To receive notifications of new posts, please join our email list.
As the weather gets nicer it means that wedding season is upon us and you are receiving your invitations in the mail. It’s always exciting to see couples come together and enter the covenant of marriage. For me, every time I attend a wedding I think of Lisa’s and my wedding four years ago. I also like to see how happy the bride and groom are on their special day. In addition to that I also know something that they don’t yet know, but will find out soon. Marriage is hard work. It’s a whole new ballgame as pretty much everything in your life changes, including how you handle your finances. One of the best things newly married couples can do with their finances is to combine “HIS” and “HERS” to “OURS”. Here are a few ways to make your finances “OURS.”
Yes, this might sound obvious, but the best way to make it “OUR” finances is to merge your life and your money. So it’s not “your” bank account or “my” bank account, it’s “our” account that we both have access to and can deposit, spend, and see where the money is going each month. It’s also not “my” income and “your” income, it’s “our” household income. Also, when you get married it’s not “your” student loan or “my” car loan, it’s “our” debt. I’m beating this to death because while this might sound pretty obvious, in reality a lot of married couples don’t combine their finances 100%. By doing that you are missing out on a great opportunity not only to communicate about your money, but to communicate in other areas of your life as well.

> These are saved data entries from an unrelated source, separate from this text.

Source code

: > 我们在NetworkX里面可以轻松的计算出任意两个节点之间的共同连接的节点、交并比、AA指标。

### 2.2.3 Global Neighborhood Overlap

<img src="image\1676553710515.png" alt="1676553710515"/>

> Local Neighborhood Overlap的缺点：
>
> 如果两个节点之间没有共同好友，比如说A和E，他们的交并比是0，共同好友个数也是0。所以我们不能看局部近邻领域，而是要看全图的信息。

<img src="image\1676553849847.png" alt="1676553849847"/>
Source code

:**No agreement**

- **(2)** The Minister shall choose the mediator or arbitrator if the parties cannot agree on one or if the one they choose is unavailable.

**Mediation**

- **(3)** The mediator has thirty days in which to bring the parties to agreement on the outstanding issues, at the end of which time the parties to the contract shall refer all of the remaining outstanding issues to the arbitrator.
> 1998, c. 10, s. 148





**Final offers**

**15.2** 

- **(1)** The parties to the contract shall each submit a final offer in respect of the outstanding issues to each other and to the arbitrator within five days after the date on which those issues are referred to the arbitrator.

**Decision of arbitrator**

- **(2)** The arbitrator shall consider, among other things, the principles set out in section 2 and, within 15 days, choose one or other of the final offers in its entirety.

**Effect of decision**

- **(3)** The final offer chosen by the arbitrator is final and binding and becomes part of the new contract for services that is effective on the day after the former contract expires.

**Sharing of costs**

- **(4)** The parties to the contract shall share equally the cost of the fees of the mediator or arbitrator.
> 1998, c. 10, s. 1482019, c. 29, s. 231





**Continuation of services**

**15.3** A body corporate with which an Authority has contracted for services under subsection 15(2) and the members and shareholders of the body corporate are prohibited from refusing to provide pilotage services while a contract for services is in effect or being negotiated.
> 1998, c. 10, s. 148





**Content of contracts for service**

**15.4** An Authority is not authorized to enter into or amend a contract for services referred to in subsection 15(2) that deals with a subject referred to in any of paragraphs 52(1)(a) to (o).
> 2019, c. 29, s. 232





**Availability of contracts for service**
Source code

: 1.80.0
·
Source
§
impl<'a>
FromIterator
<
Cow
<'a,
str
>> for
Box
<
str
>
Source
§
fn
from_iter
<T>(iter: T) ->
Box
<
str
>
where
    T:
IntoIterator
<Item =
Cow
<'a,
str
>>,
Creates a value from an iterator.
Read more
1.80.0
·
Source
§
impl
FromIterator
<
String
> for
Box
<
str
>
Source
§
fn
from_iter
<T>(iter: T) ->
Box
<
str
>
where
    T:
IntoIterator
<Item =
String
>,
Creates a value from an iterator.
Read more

After you merge your finances, it’s now time to plan how you are going to spend “OUR” money. That starts by deciding on a budget that you both agree with. A budget is not one of you telling the other how much you are going to spend on groceries, eating out, or clothing. It’s agreeing on how to spend your money before the month begins and adjusting as necessary only when you both agree to. After having a budget you agree on, you now get to decide how fast you want to pay off your debt, how much you want to save for retirement, and how you will pay for future purchases including vacations and a home.
Be willing to compromise
As newlyweds will soon learn, compromise is a big part of marriage. You are going to have to compromise in every area of your life including your time, family, and especially money. The fact of the matter is that your money is finite, and you don’t get to do everything with money that you would like. But your finances will truly be “ours” when you and your spouse are able to communicate clearly and give and take with your money. That might include sacrificing a TV purchase to re-design your living room. Or it might be giving up that vacation to pay for a week-long seminar that will help your career. Whatever it is, couples that are managing money well are able to make these decisions civilly without anyone feeling resentful or left out.
After reading this you might say to yourself, “this ‘OUR’ money thing sounds like a lot of work,” and it is. But it is also worth it. Being on the same page financially will help your marriage and allow you to achieve your dreams and goals. If you’re already married and haven’t combined to “OURS” there’s still time; it’s never too late So if you want to experience peace in your marriage in the area of money, remove the “HIS” and “HERS” from your money and make it “OURS.”
How has combining money in your marriage paid off?